SALT, a U.S.-based Blockchain-Backed Loans provider for cryptocurrency holders, announced last week it has partnered with CENTRE Consortium to begin accepting USD Coin (USDC) as collateral. According to SALT, USDC is a new stablecoin backed by the US dollar. While sharing more details about the stablecoin, SALT’s CTO and Interim President and CEO Bill Sinclair, stated:
“At SALT, we’re constantly analyzing new collateral options with our clients in mind. While we typically base our decision on a number of factors including the voting feature in our borrower portal, we deliberately chose to add USDC in direct response to the recent market volatility we’ve experienced. We want you to keep your crypto, and we’re hopeful the addition of USDC will help accomplish that.”

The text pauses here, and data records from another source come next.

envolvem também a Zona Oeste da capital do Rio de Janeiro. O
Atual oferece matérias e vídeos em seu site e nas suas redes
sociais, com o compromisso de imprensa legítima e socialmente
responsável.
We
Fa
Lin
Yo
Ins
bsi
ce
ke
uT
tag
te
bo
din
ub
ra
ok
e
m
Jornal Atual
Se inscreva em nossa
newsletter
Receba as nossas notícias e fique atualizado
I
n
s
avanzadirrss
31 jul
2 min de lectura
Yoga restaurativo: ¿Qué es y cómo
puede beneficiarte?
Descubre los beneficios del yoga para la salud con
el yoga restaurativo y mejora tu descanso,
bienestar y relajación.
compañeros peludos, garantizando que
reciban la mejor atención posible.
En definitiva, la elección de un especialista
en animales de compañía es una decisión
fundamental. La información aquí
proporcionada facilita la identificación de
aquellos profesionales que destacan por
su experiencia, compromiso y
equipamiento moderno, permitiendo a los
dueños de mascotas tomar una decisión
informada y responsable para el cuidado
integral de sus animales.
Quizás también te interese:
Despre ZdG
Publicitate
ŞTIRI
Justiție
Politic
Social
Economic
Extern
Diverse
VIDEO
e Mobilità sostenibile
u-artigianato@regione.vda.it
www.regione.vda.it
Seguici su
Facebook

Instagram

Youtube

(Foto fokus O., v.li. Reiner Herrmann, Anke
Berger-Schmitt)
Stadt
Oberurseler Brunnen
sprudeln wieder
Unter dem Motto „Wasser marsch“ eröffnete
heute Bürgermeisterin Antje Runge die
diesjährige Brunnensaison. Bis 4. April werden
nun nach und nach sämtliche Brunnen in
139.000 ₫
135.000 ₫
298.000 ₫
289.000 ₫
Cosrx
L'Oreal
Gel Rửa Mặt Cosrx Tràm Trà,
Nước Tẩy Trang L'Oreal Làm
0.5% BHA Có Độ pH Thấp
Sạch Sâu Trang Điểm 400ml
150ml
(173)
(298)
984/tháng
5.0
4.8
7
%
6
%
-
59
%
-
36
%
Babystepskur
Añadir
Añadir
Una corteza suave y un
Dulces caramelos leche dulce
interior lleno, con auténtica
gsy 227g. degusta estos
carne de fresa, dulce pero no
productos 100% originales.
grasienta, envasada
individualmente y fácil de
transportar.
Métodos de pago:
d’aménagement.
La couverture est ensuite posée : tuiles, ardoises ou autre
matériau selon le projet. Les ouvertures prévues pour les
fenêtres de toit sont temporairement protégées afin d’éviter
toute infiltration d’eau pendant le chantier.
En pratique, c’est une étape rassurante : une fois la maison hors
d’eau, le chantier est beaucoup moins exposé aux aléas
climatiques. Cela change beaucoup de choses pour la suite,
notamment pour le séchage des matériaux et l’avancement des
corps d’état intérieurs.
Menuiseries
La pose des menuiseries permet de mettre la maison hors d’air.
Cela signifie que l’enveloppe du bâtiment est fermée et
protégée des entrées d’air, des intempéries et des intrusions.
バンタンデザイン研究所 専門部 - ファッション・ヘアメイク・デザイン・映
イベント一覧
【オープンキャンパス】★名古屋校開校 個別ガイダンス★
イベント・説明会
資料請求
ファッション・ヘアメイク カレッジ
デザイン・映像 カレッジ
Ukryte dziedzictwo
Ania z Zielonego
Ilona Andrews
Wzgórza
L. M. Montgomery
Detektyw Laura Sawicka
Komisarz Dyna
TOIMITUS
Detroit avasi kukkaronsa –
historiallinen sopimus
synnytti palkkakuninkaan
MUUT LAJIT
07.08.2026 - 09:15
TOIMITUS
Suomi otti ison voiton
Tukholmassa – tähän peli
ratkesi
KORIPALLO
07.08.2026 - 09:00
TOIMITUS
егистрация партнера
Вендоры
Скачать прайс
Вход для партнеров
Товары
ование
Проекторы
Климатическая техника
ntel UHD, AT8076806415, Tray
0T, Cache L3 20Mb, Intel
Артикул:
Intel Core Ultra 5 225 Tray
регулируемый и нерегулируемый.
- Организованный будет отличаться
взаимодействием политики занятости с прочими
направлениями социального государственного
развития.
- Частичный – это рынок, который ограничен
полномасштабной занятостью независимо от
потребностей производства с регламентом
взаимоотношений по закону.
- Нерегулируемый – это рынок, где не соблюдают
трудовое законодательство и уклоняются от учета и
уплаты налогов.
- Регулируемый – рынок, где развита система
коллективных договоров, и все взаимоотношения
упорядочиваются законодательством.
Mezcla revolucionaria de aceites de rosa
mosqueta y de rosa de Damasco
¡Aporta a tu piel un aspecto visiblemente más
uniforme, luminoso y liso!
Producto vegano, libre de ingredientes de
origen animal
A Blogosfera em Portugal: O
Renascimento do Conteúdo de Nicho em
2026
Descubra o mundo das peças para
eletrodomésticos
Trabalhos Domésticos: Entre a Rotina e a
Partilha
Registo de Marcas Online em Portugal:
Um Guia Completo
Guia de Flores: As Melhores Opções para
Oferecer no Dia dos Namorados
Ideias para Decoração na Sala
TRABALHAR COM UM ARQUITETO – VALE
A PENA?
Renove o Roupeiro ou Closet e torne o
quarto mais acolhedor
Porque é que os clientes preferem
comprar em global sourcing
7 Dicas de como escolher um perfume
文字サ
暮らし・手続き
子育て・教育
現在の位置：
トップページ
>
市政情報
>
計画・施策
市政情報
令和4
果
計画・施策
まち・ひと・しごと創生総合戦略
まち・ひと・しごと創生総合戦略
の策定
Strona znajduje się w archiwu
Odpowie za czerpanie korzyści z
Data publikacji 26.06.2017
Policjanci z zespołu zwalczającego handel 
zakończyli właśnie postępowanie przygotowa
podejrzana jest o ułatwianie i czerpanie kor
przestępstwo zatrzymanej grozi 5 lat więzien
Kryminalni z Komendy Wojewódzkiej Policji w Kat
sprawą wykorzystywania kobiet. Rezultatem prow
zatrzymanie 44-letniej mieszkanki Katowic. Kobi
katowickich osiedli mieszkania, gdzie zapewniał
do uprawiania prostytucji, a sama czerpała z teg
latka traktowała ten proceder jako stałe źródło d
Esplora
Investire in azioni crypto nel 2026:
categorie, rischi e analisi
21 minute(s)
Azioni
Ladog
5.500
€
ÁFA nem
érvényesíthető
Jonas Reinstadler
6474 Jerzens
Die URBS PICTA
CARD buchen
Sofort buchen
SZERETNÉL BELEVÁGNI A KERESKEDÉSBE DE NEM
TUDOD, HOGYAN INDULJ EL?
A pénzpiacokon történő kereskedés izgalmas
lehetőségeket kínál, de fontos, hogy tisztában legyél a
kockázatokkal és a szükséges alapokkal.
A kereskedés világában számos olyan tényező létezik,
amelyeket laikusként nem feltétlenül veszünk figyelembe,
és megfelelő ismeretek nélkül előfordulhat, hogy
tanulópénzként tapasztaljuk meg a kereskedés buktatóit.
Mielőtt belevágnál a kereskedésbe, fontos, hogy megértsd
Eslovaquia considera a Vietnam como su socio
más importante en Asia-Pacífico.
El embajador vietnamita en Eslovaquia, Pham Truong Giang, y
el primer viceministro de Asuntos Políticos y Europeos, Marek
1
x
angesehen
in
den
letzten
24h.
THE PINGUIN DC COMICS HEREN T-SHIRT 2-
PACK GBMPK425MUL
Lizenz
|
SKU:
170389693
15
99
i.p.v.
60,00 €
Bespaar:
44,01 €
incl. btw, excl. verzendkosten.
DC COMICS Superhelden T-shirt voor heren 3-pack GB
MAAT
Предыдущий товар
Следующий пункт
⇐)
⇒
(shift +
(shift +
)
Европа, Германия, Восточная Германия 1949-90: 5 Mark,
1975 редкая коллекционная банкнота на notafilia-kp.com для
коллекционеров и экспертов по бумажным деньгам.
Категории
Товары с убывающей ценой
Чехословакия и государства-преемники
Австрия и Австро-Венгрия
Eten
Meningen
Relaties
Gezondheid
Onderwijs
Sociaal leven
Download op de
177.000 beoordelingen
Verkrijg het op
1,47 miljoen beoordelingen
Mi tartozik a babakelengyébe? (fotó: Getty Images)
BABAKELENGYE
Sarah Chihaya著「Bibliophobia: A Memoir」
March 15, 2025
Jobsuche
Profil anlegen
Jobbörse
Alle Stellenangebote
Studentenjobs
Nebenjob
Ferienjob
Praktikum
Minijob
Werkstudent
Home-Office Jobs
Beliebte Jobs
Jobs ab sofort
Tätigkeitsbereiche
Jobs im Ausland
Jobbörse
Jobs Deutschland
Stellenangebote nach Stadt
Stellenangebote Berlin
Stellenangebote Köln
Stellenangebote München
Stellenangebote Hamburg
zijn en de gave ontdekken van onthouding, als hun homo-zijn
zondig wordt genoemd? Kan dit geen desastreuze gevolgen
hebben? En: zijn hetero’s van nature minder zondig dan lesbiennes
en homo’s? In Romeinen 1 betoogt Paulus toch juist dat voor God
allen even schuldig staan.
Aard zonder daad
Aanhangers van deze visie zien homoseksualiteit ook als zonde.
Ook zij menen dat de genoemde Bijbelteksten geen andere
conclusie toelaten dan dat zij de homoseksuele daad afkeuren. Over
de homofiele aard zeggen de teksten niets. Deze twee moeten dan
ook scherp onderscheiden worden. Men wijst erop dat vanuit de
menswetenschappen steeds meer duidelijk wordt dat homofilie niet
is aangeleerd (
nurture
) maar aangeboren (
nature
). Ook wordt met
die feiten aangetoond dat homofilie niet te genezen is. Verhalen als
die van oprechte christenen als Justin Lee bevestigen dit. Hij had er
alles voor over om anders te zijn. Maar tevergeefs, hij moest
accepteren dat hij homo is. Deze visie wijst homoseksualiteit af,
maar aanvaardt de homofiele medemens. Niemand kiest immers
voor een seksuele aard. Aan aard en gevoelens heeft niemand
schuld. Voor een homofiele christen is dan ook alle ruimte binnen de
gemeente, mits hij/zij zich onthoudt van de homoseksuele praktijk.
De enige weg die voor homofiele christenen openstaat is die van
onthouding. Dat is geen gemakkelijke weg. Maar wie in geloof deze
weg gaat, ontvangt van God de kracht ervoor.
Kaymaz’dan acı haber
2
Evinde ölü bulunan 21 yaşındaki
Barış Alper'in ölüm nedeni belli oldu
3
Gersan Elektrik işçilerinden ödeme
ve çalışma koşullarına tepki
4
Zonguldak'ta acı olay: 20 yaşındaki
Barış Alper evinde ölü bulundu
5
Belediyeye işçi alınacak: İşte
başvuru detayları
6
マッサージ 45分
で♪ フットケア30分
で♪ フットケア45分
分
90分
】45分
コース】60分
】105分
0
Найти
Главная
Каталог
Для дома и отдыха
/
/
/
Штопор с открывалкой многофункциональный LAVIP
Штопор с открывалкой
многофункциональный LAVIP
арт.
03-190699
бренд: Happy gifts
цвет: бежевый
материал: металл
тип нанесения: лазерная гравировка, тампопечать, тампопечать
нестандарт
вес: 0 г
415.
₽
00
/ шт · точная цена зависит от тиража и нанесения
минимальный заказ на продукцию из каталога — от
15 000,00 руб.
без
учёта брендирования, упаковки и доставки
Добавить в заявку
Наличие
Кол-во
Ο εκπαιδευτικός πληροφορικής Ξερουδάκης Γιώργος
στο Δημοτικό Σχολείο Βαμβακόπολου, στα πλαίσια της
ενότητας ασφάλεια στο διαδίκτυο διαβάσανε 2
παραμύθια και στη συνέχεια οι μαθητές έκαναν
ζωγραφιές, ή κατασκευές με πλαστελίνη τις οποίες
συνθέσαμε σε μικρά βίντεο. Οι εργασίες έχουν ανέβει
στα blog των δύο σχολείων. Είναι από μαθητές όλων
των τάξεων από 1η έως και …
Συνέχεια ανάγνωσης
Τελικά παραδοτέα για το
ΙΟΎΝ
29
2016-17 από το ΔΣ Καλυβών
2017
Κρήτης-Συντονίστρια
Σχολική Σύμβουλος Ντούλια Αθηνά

The provider reported that when there’s volatility in the market, it has a direct impact on a borrower’s loan-to-value (LTV), which can result in an undesired loss of collateral. Given market dips can occur at any point, SALT has added USDC to its collateral mix in response to feedback from customers regarding the need for additional transfer options that can be used outside of normal banking hours. Now borrowers can take immediate action to stabilize their LTV when there’s a rapid drop in the market.
SALT went on to add that in the addition of USDC, it is now offering loans collateralized by Bitcoin, Litecoin, Ethereum, DOGE, USDC, or a combination of the five.